1) Rio doesn't actually test these rods with lines, many of their suggestions are WAY off the mark...

2) St. Croix themselves suggests a skagit head around 400 grains.

3) The reps for St. Croix suggest something in the 425-450 grain mark.

4) I have casted the 8 weight St. Croix with a 425 grain skagit and it's money.


----------



## swaprat (Oct 1, 2011)

Boozer said:


> 1) Rio doesn't actually test these rods with lines, many of their suggestions are WAY off the mark...
> 
> 2) St. Croix themselves suggests a skagit head around 400 grains.
> 
> ...


 

i thinking your right but it just funny they suggest 525 -575 gr maybe some one should e mail them ?? i useing a ture 8/9 and i am thinking the switch 8 is more of a 7/8. i guessing their wrong and your right any ways best of luck.


----------



## Boozer (Sep 5, 2010)

Was just looking at that line chart, quite hilarious really.
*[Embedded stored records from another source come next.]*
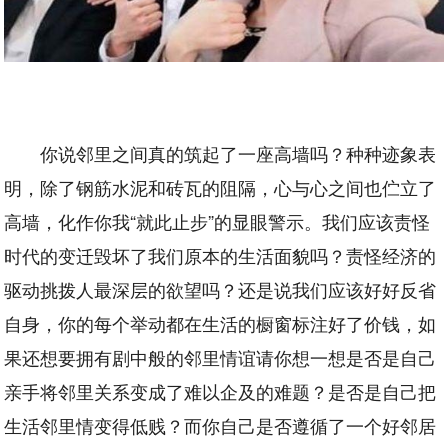
你说邻里之间真的筑起了一座高墙吗？种种迹象表
明，除了钢筋水泥和砖瓦的阻隔，心与心之间也伫立了
高墙，化作你我“就此止步”的显眼警示。我们应该责怪
时代的变迁毁坏了我们原本的生活面貌吗？责怪经济的
驱动挑拨人最深层的欲望吗？还是说我们应该好好反省
自身，你的每个举动都在生活的橱窗标注好了价钱，如
果还想要拥有剧中般的邻里情谊请你想一想是否是自己
亲手将邻里关系变成了难以企及的难题？是否是自己把
生活邻里情变得低贱？而你自己是否遵循了一个好邻居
They have the Sage TCX 7126-4 "Deathstar" rated to handle a line 50 grains lighter than the Imperial Switch.

Their suggestions for those Imperial switch rods must be a mistake is all I can say...


----------



## swaprat (Oct 1, 2011)

Boozer said:


> Was just looking at that line chart, quite hilarious really.
> 
> They have the Sage TCX 7126-4 "Deathstar" rated to handle a line 50 grains lighter than the Imperial Switch.
> 
> Their suggestions for those Imperial switch rods must be a mistake is all I can say...


 
make you wonder don't it?


----------



## Boozer (Sep 5, 2010)

swaprat said:


> i thinking your right but it just funny they suggest 525 -575 gr maybe some one should e mail them ?? i useing a ture 8/9 and i am thinking the switch 8 is more of a 7/8. i guessing their wrong and your right any ways best of luck.


If you want to eMail them, more power to you, I really don't care...


----------